‘Getting a life’ means defining your own

Published 4:36 am Monday, July 23, 2012

When a person dismisses another with that facile expression “get a life,” he supposes he knows the meaning of life and what life really is, but that the other does not. Such arrogance impresses me as the consequence of never having thought about what is an authentic and genuine life.

I find recognizing the distinction between these terms helpful, because a life must be both authentic and genuine to be distinctly human life rather than mere physical and social existence. Their senses are close, because they form two sides of a reality.

The terms share the sense of “being exactly what a thing is said to be.” This is real life; this really is life. However, each has a prevailing sense distinct to itself. This is to say, careful users of English tend to distinguish them by a sense distinctive to each. Using careful language, we are thus enabled to think carefully and constructively about life.

Email newsletter signup

The prevailing sense of authentic is “authoritative or trustworthy.” (We can hear the cognate noun authority in it.) When a police officer tells me I have violated a traffic law, his judgment is authentic because he quotes a law enacted by the state legislature.

The prevailing sense of genuine is “real or true, often with the implication of descent without admixture from an original … without adulteration …” The officer gives the law to me as it was written and without being confused with his personal opinion.

The famous painting of General George Washington crossing the Delaware River, for instance, could be said to be authentic if Gilbert Stuart had stood on the river bank and painted the scene as the crossing was in progress. It can be said to be genuine in that it can be proved to have been painted by Gilbert Stuart, to whom it is ascribed.

Shakespeare put it: “And this above all: to thine own self be true.” But one must know himself in order to be true to himself. So, centuries earlier the ancient Greeks laid it down, “Know thyself.” This latter is attributed to any number of philosophers whose wisdom was recognized, because it is self-evidently wise. One of them, Socrates, asserted, “The unexamined life is not worth living.” The psalmist prayed to God, “What is man that you mindful of him?”

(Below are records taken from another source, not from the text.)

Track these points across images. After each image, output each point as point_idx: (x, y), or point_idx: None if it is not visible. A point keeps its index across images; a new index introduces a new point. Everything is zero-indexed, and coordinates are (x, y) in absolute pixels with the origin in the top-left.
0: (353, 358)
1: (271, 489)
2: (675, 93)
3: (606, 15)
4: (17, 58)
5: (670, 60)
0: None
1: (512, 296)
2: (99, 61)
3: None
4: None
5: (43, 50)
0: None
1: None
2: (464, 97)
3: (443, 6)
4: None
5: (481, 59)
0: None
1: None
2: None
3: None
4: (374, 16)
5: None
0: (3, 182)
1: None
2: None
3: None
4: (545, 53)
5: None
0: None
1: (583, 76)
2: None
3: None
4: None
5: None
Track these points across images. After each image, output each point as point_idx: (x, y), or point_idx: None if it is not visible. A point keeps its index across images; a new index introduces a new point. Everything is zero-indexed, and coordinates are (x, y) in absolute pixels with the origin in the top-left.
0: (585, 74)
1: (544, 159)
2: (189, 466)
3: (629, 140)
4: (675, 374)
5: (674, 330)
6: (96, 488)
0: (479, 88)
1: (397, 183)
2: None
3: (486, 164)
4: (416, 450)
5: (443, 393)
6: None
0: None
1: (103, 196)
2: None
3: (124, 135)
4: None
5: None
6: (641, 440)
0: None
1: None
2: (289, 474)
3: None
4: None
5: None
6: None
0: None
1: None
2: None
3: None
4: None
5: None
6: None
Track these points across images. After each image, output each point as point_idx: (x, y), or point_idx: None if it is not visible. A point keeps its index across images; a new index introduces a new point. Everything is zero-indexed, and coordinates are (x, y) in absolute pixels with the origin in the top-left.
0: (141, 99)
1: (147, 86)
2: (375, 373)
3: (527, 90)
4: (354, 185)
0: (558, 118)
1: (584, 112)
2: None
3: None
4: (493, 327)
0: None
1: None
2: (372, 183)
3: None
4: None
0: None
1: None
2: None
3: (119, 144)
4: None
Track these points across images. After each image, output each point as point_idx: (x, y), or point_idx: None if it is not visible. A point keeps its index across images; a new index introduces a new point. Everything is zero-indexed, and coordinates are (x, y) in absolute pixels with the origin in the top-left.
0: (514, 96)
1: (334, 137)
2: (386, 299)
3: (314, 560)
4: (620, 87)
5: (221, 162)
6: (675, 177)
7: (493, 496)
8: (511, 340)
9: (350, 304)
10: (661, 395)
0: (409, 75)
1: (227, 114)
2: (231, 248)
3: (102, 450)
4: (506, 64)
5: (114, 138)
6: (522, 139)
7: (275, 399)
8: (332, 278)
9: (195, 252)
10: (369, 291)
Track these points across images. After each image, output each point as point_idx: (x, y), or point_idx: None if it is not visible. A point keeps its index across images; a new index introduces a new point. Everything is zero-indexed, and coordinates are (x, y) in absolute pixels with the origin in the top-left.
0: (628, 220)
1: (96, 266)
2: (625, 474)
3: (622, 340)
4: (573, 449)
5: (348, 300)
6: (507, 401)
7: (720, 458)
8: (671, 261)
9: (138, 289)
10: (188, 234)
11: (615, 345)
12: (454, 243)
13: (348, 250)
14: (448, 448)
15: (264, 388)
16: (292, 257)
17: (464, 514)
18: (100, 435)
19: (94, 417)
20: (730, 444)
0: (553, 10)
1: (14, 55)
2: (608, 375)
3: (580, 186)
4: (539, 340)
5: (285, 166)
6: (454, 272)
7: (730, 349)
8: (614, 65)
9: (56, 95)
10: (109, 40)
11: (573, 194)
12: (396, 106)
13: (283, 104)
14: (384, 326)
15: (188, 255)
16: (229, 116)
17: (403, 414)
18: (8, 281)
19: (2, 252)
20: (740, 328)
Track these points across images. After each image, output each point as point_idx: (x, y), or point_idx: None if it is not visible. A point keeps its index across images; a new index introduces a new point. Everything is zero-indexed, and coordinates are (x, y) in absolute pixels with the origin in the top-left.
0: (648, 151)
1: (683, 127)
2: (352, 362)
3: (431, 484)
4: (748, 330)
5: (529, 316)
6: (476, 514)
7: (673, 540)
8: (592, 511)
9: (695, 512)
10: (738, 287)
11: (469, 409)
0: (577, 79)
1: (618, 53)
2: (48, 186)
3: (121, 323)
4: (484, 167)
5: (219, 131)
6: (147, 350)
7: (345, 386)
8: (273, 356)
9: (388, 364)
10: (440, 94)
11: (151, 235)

So, let’s do this. But where do we start? Not with the self, surely. When you find a strange object and wonder about it, the question is not so much, “What is this?”, but, “What is this supposed to be?” Its intended purpose determines what it is. In asking ourselves if we have real lives, we cannot successfully start with ourselves. Colloquially, this is called “belly-button gazing.” The philosophic term is “solipsism” (knowing the self by the self and, so, only the self, which is in the end knowing nothing at all).

Unless you actually believe you are whatever it is you happen to be with no particular purpose or worth in yourself or value to anyone else, something objective to yourself must have stipulated what you should be and what is your purpose in life and in living. I am satisfied I have this conceptual understanding for me, and I am eager you find it for you and take ownership of it. This is not to suggest what you decide, even for you, does not make any difference or that you have a choice. It is to encourage you to make this recognition so you can own it as yours.

The bird that thinks it is a fish or the fish that thinks it is a cow loses not only identity and integrity but authentic, genuine life. So do you if you think wrongly. You must find an authoritative and reliable source or force objective to you and learn the meaning and purpose of your life as an individual. The particular is learned from the universal.

Without joining the sarcastic, I do encourage you to get a life —your life and then live this life.